Week in review
Railway resources rejected, new GOP Senate candidate, plus criminals, dead cats, cotton and a boa
Railway resources rejected
Virginia has rejected a share of $2.4 billion in federal high-speed rail funds that two dozen states, plus Washington, D.C., and Amtrak, are competing for. State officials estimate that a proposed rail line between Richmond and Washington won't be completed until 2021. To receive 100 percent federal stimulus funding, the project must be completed by 2017.
A Department of Rail and Public Transportation spokeswoman says the state would have to return the federal money if it didn't meet the deadline. The state also doesn't have a 20 percent match needed to obtain money from another federal rail fund.
More hats in the ring
Chesapeake Bishop Earl W. Jackson Sr. has decided to run against former governor George Allen and tea-party activist Jaime Radtke for the Republican nomination to Democrat Jim Webb's soon-to-be-vacant Senate seat. Jackson is the founder of Exodus Faith Ministries, a former lawyer, and a tea-partier.

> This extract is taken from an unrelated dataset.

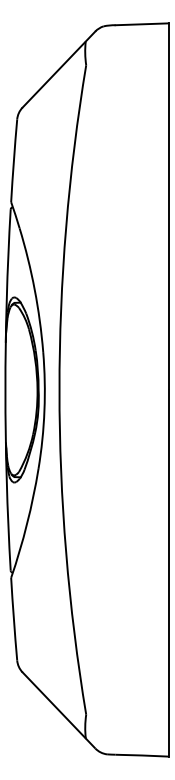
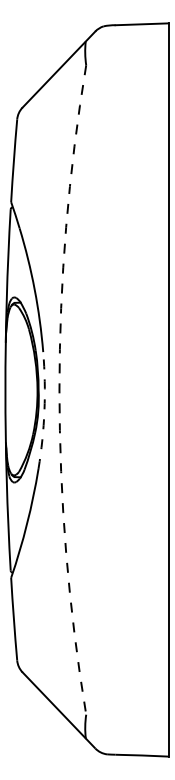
arc at (59, 390): solid -> dashed
arc at (44, 410): solid -> dashed
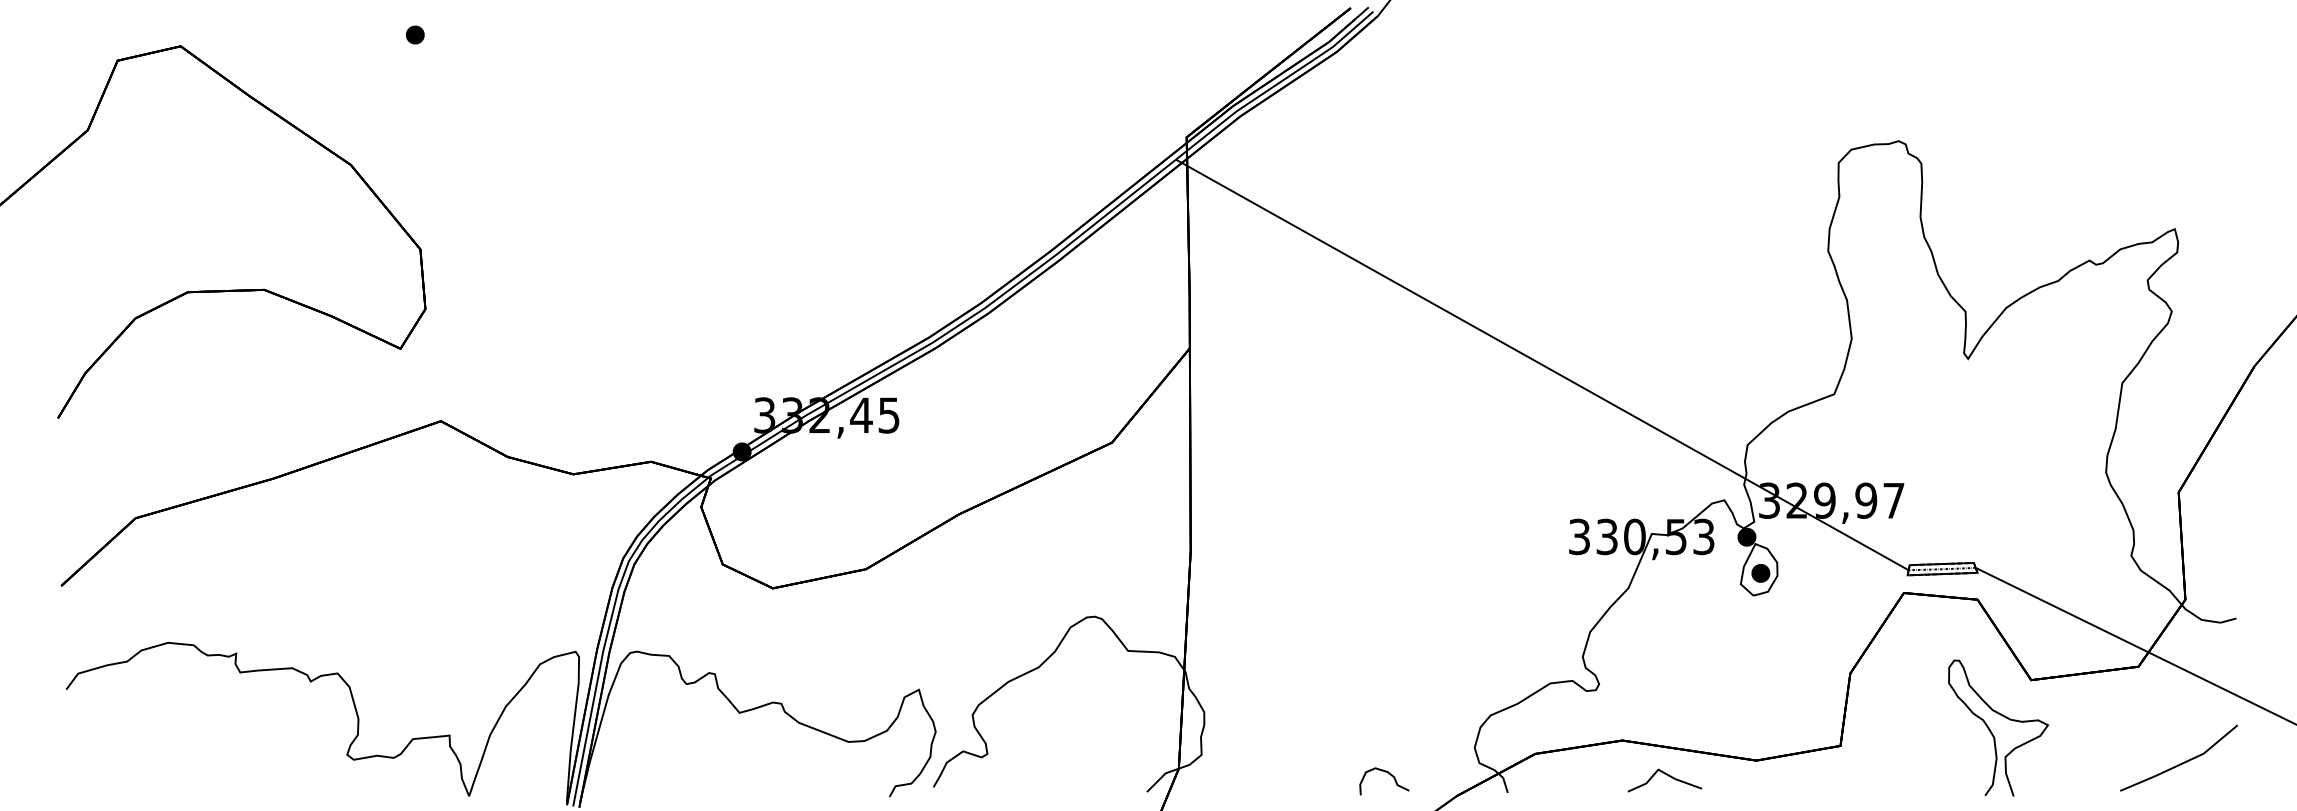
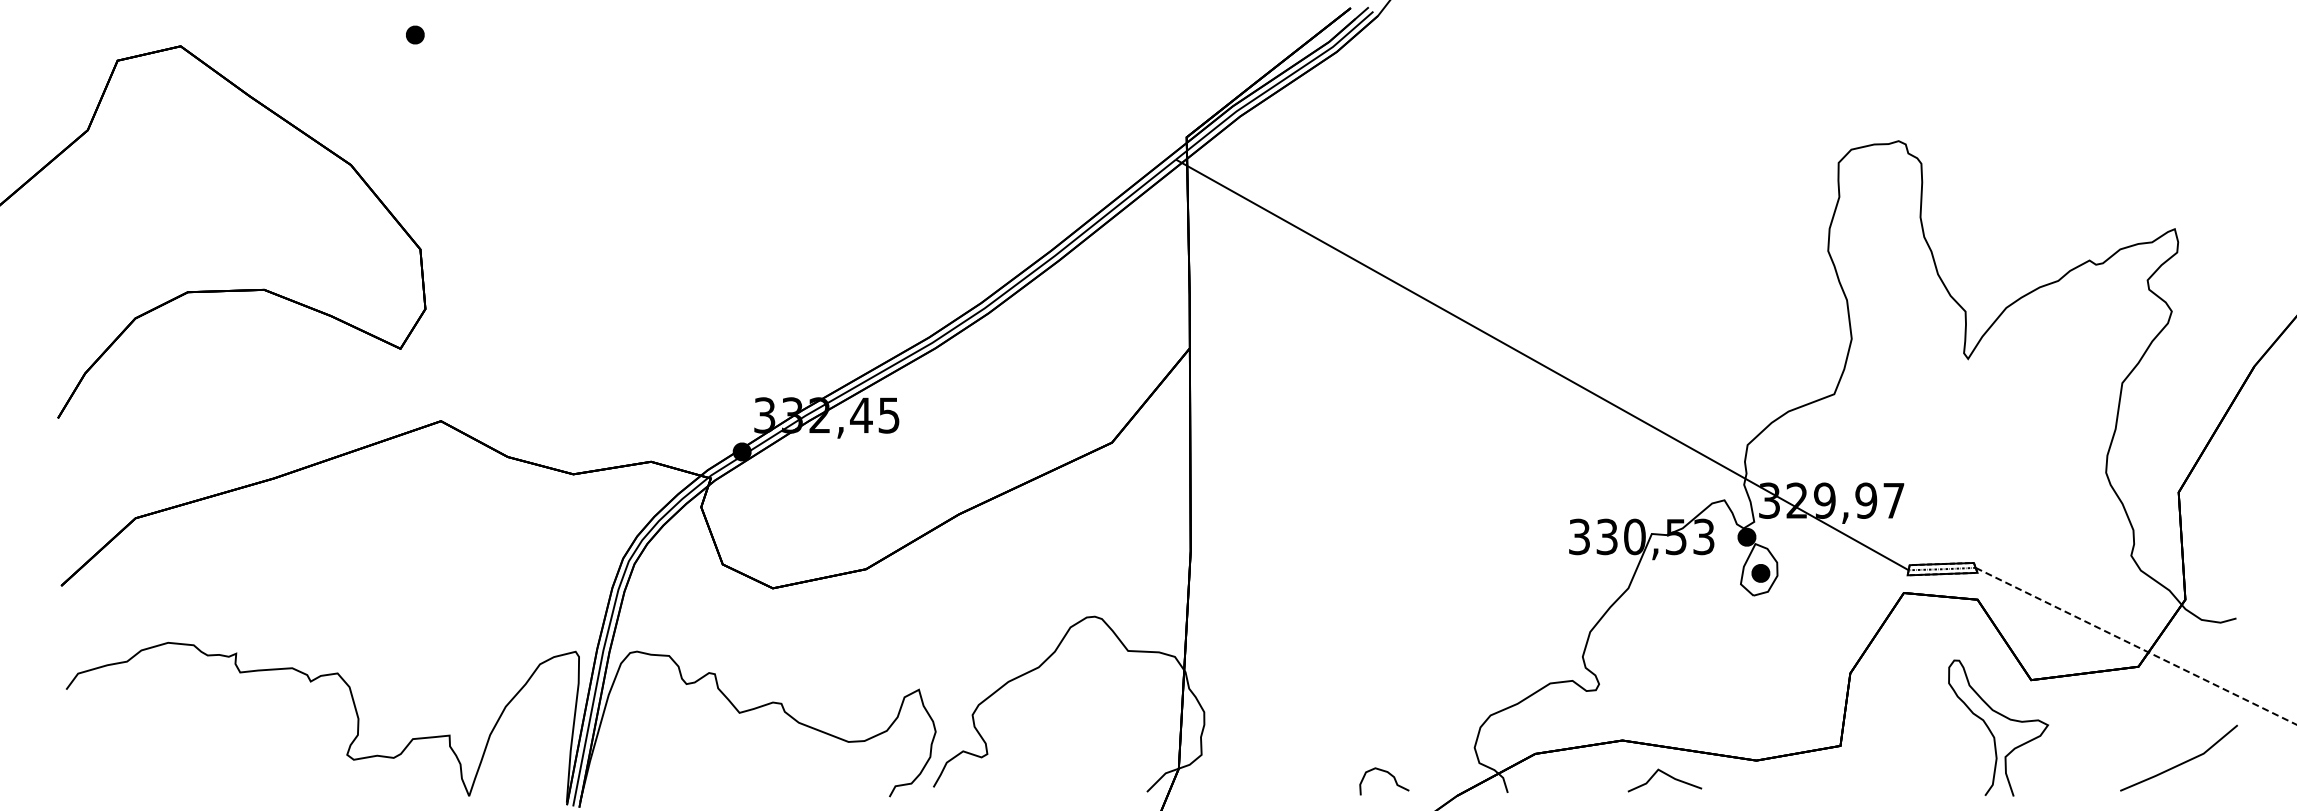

Jackson's announcement comes a day after former governor Timothy M. Kaine announced his intention to run for the Democratic nomination. The Senate race will be one of the most closely watched elections in the country.
Paying the price
It's a common story: two men and their companies target conservative, elderly investors and sell more than $11 million in unregistered securities. But this time, they're paying a high price. Virginia regulators imposed a $37.4 million penalty Wednesday on Julius Everett Johnson and Walter Ray Reinhardt for 3,743 violations of the state securities act. The State Corporation Commission imposed a maximum penalty of $10,000 for each violation. The penalty will be waived if the men pay restitution of about $11.35 million within the next year to Virginia investors.
Unwelcome guest
At 3 a.m. Wednesday morning, Shirley Edwards woke up to find an unwelcome guest inhabiting her bathroom. A 3 to 4 foot long boa constrictor had meandered out of a plush rocking chair Edwards had purchased from her neighbor and slithered upstairs to search for food.

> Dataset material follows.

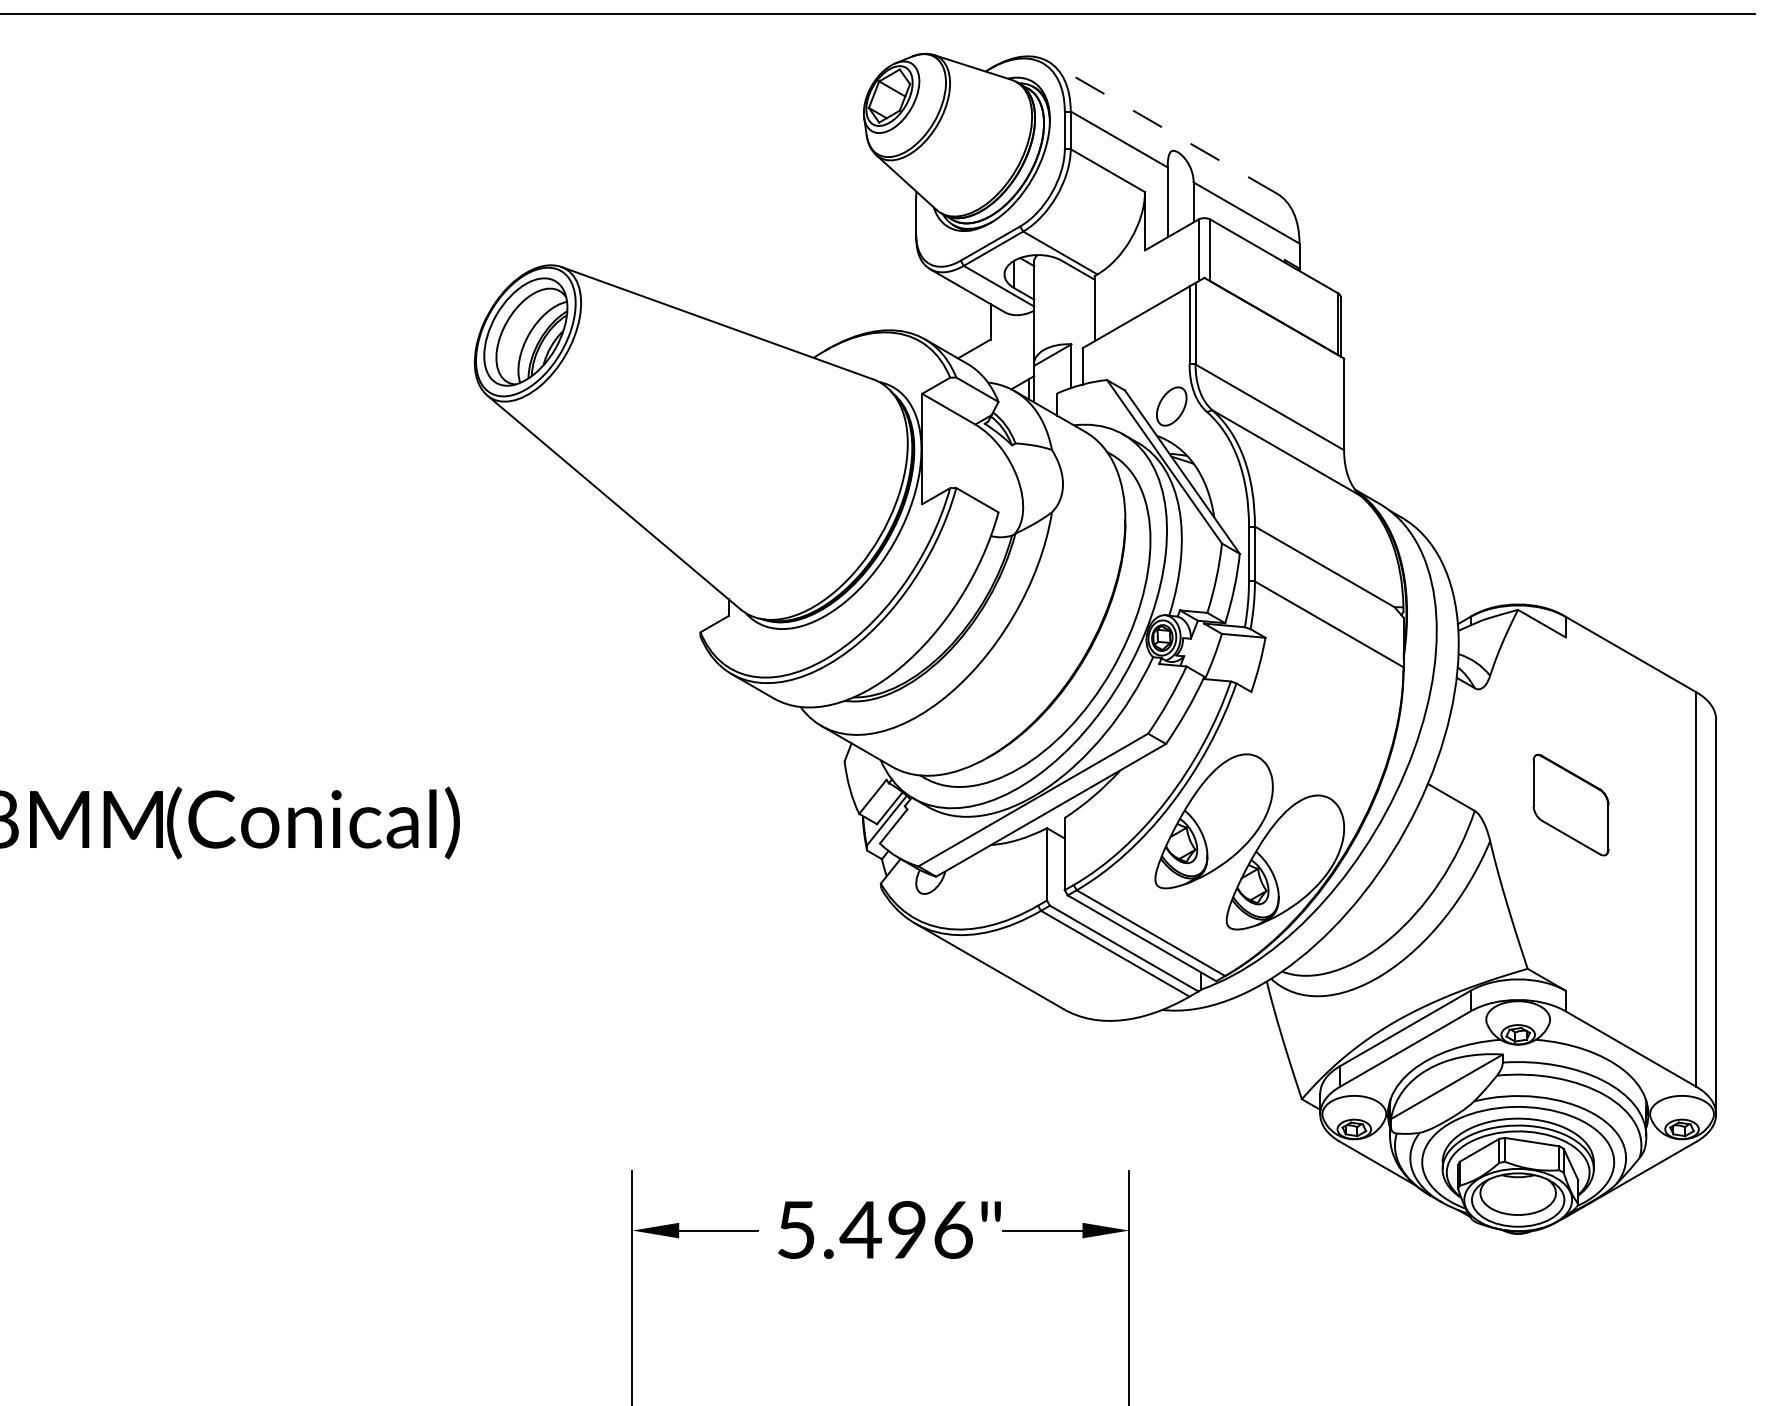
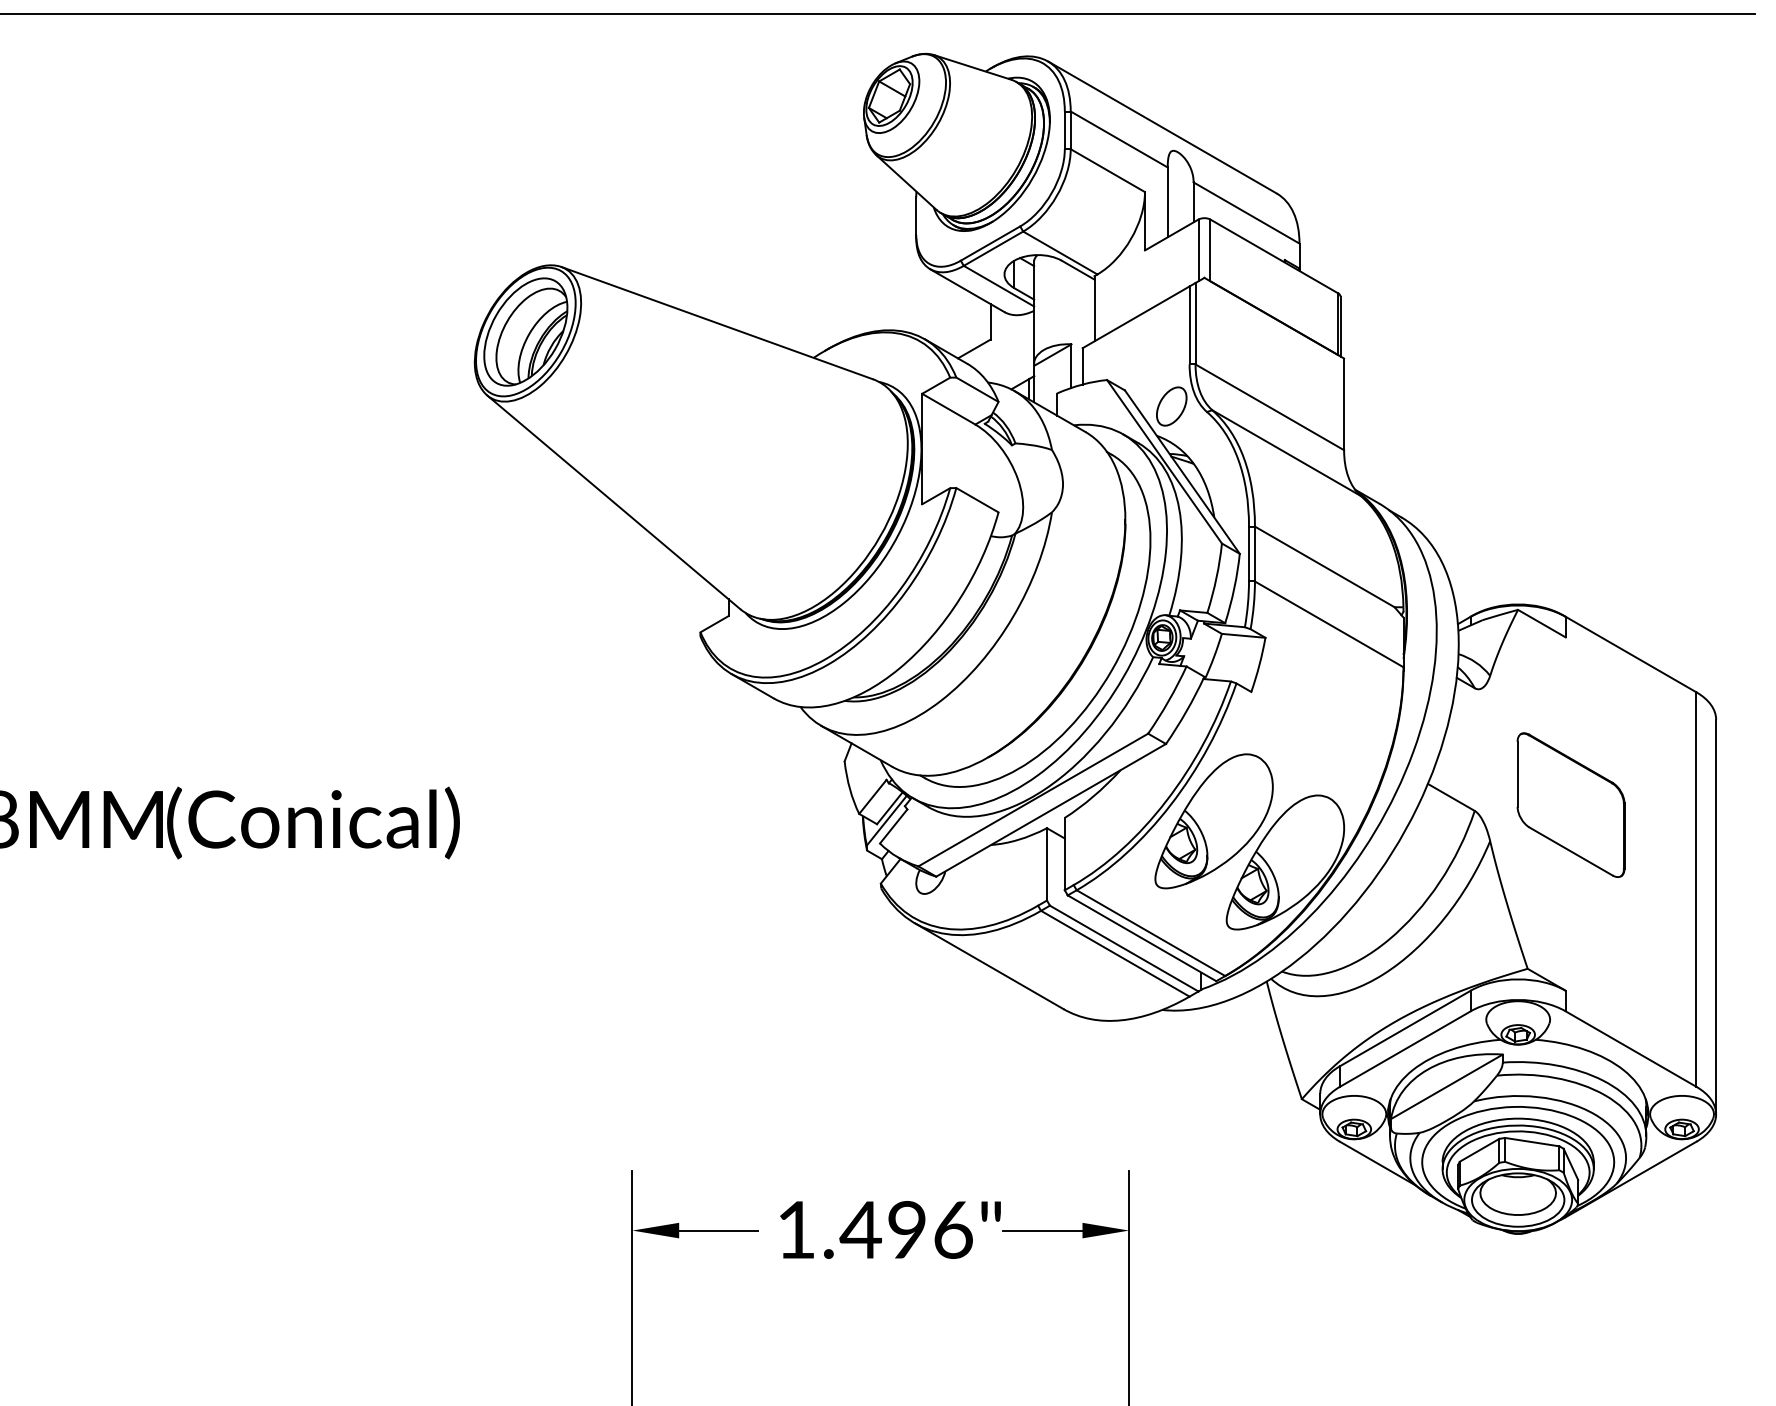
line at (1162, 127): dashed -> solid
part at (1570, 804) size: 78x104 px -> 110x146 px
text at (796, 1229): 5.496" -> 1.496"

Edwards and her son called Richmond police, who removed the snake and returned it to its owner, but not before Edwards was very shaken up. "I didn't sleep all that good," she told WSLS news on Thursday.
Conviction
A 14-year-old Virginia boy convicted of participating in the fatal beating of an Arizona man has been sentenced Wednesday to a juvenile detention center until he turns 21. The teen was convicted in juvenile court of first-degree murder on Feb. 28. He was 13 at the time of the attack in Lynchburg.
Prosecutors say in September the youth and two other teenagers attacked 81-year-old George Baker III of Tempe, Ariz. Baker died the next day. He was in Lynchburg for his granddaughter's wedding. Kenneth Davis, 17, was tried as an adult and convicted of first-degree murder in March. The case against the other co-defendant, 16-year-old Vernon Jackson, is pending.
Cats killed
Authorities in Fairfax County have found at least 20 dead cats at a Herndon home. Lucy Caldwell, a county police spokeswoman, says an animal control officer was called to Herndon for a report of two dogs running loose Tuesday afternoon and chased the dogs into the backyard of a home on Summerfield Drive. While there, Caldwell says the officer spotted what appeared to be a dead cat in the window and called Herndon police.
Police obtained a search warrant to enter the house, where they found 20 to 30 cats. Authorities could not find the owner of the home. Caldwell says Herndon zoning officials have declared the house uninhabitable.
GPS
Fairfax County Police did nothing wrong when they failed to get a warrant before using GPS technology to track a registered sex offender's movements, the Virginia Court of Appeals ruled unanimously Tuesday.
In 2008, police investigating a series of sexual assaults in northern Virginia planted a global positioning system device on the bumper of a van driven by David L. Foltz Jr., a registered sex offender on probation. After GPS data indicated the van had been near the scene of another sexual assault, police decided to follow Foltz in person. From the evidence they gathered, Foltz was convicted of abduction with intent to defile and sentenced to life in prison. Foltz argued the evidence against him should be suppressed because the use of the GPS device violated his Fourth Amendment privacy rights.
Cotton climbs, peanuts plummet
Virginia cotton producers expect to plant 125,000 acres this season, up more than 50 percent from last year. Record high prices for cotton are fueling the increased interest. The last time the 100,000-acre mark for cotton was reached was in 2006.
The Virginia Department of Agriculture and Consumer Services also reports increased acreage for soybeans and corn, but a decline for peanuts. Soybean growers expect to plant nearly 600,000 acres, up 30,000 acres from a year ago. Corn plantings are expected to increase 20,000 acres to 510,000. On the down side, peanut producers will plant 14,000 acres, down 4,000 acres from last year.